また、新たな地域医療構想について、現行構想との違いや、策定スケジュールはどうなっているのか。また、どのように策定作業を進めるのか。
との質問に対し、
宇部・小野田医療圏では、逼迫する二次救急医療体制の強化を目的として、地域医療構想の取組の加速化を図るためのモデル推進区域の選定を受け、今年2月に開催された地域医療構想調整会議において、各医療機関における役割分担の明確化による症例に応じた救急患者の受け入れなど、地域の課題解決に向けた対応方針が示され、合意している。
こうした取組の成果について、他圏域に積極的に横展開するとともに、新たな地域医療構想の策定においては、各医療圏の医療機関の機能分化・連携を検討する際の材料としても活用する。
また、新たな地域医療構想では、現行の病床の機能分化・連携だけではなく、外来・在宅、介護との連携等も対象とされ、構想区域の点検・見直しなど、検討項目も多岐にわたることから、来年度から3年間で策定することとされている。
県としては、国から示される新たな構想に係るガイドラインに基づき、将来を見据えた医療提供体制の確保に向け、地域の医療関係者や受療者、県議会等の意見を伺いながら、新たな地域医療構想の策定作業を進めてまいる。
との答弁がありました。
これに関連して
○ 新たな地域医療構想の検討開始時期等について
などの発言や要望がありました。
次に、介護サービス提供体制の充実について、
介護現場の生産性向上について、来年度どのように取り組むのか。
また、今後どのように介護提供体制の充実に取り組むのか。
との質問に対し、
県では、ICT・ロボット等の介護テクノロジーを活用し、介護事業所における生産性向上を推進するための補助制度を今年度から大幅拡充した。

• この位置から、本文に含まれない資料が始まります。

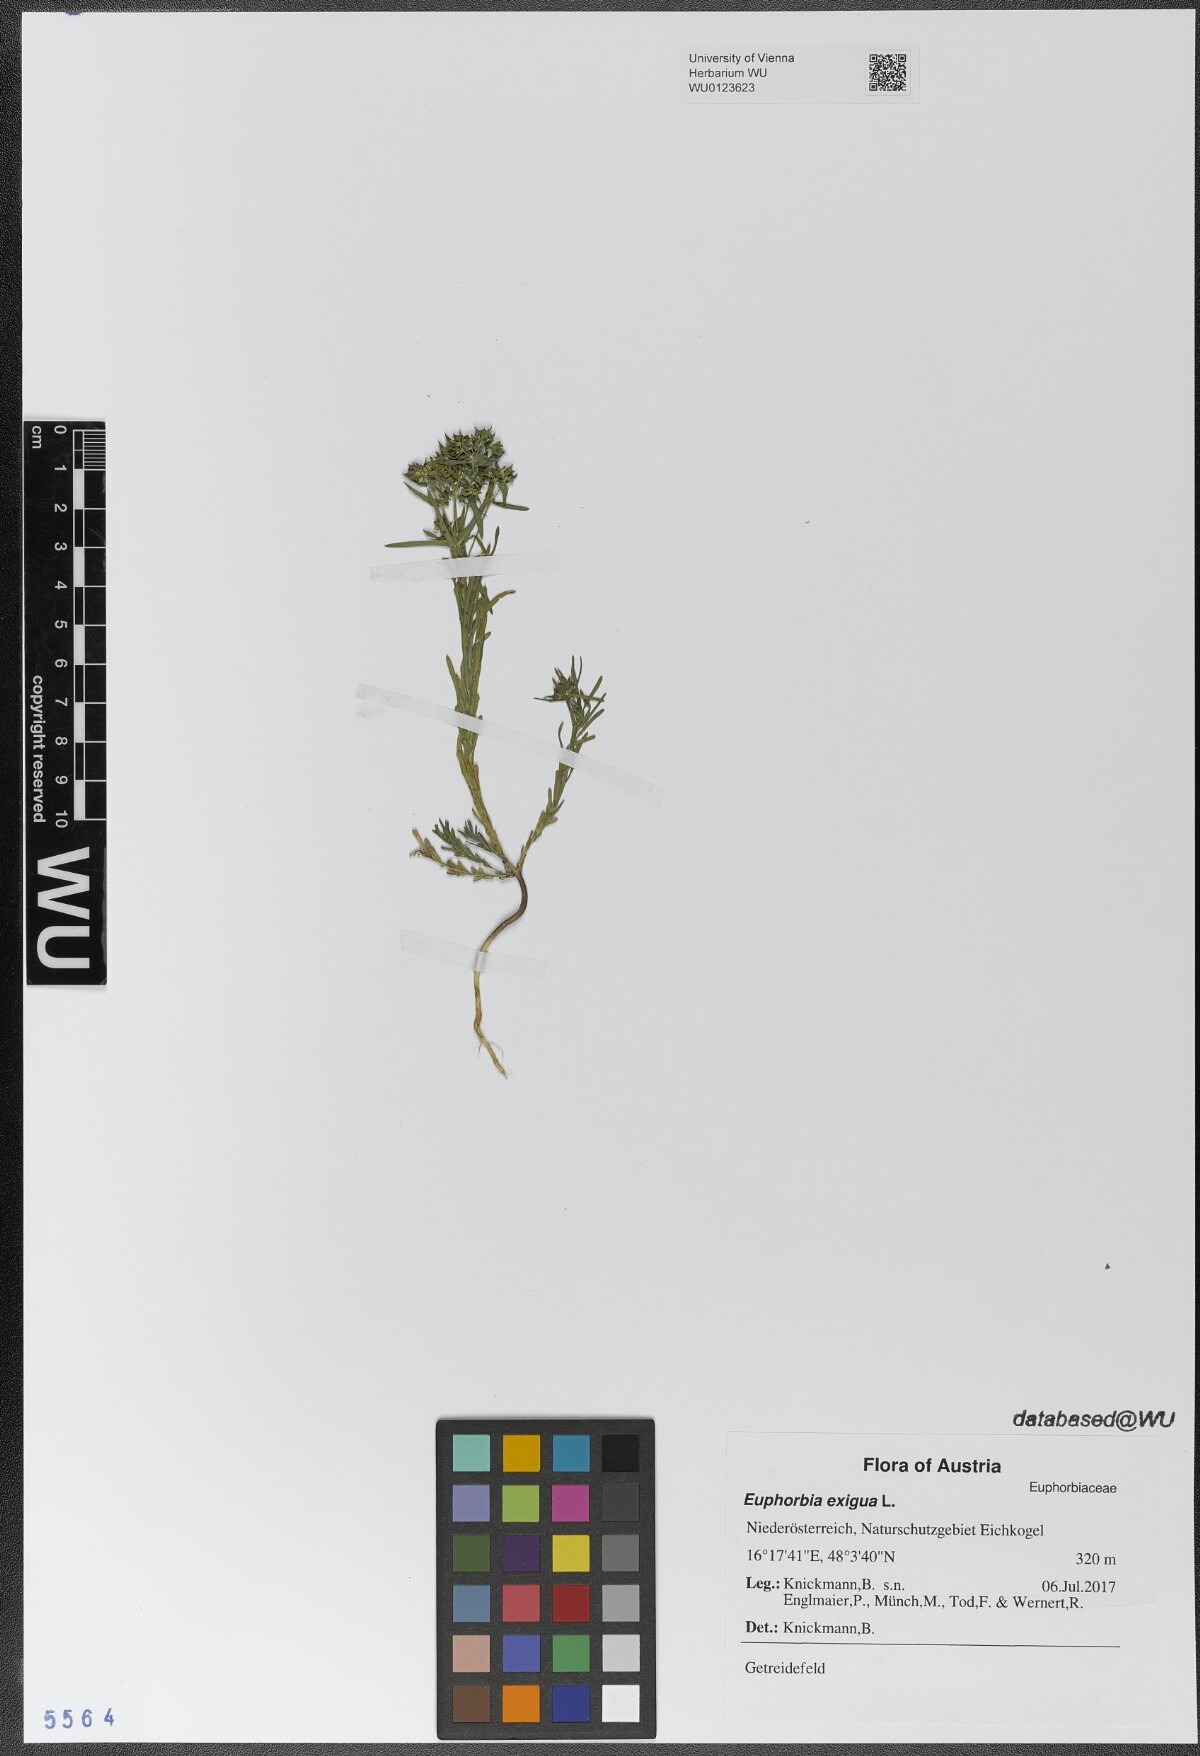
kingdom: Plantae
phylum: Tracheophyta
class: Magnoliopsida
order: Malpighiales
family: Euphorbiaceae
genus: Euphorbia
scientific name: Euphorbia exigua
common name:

関係団体等からも好評であり、多くの事業所が利用した一方で、これから生産性向上に取り組む事業所も未だ多くあることから、新年度においても、きめ細かな相談体制を継続するとともに、補助制度の予算額や、補助率の拡充、専門家による伴走支援の充実を図っていく。
また、国では、2040年に向けたサービス提供体制の在り方が検討されており、こうした国の方向性を踏まえながら、将来のサービス需要や介護人材の供給状況の変化に対応できるよう、外国人介護人材の受入れ支援や介護現場の生産性向上の促進に取り組むとともに、市町による医療と介護、生活支援サービス等との切れ目のない連携を構築する取組を支援してまいる。
との答弁がありました。
これに関連して
○ 介護保険対象施設の入所定員等について
○ 訪問介護事業所の現況等について
などの発言や要望がありました。
このほか、
○ 一時保護児童の権利擁護を最優先とした環境整備について
○ AYA世代への在宅ターミナルケア支援について
○ 介護施設におけるカスタマーハラスメントについて
○ 福祉避難所の運営に対する支援について
○ 大型児童館の整備に向けた検討状況等について
○ 手話通訳者の養成について
○ 婚活イベントの拡充について
○ 地域連携周産期医療体制モデル事業の事業内容について
○ 物価高騰対策に係る歯科技工所等への支援について
○ 改正児童福祉法への対応について
○ 親子関係再構築支援体制整備事業の事業内容について
○ 加齢性難聴者への補聴器の助成について
○ 国民健康保険料の算定等について
○ 多様な保育ニーズへの対応について
などの発言や要望がありました。
以上をもちまして、本委員会の報告といたします。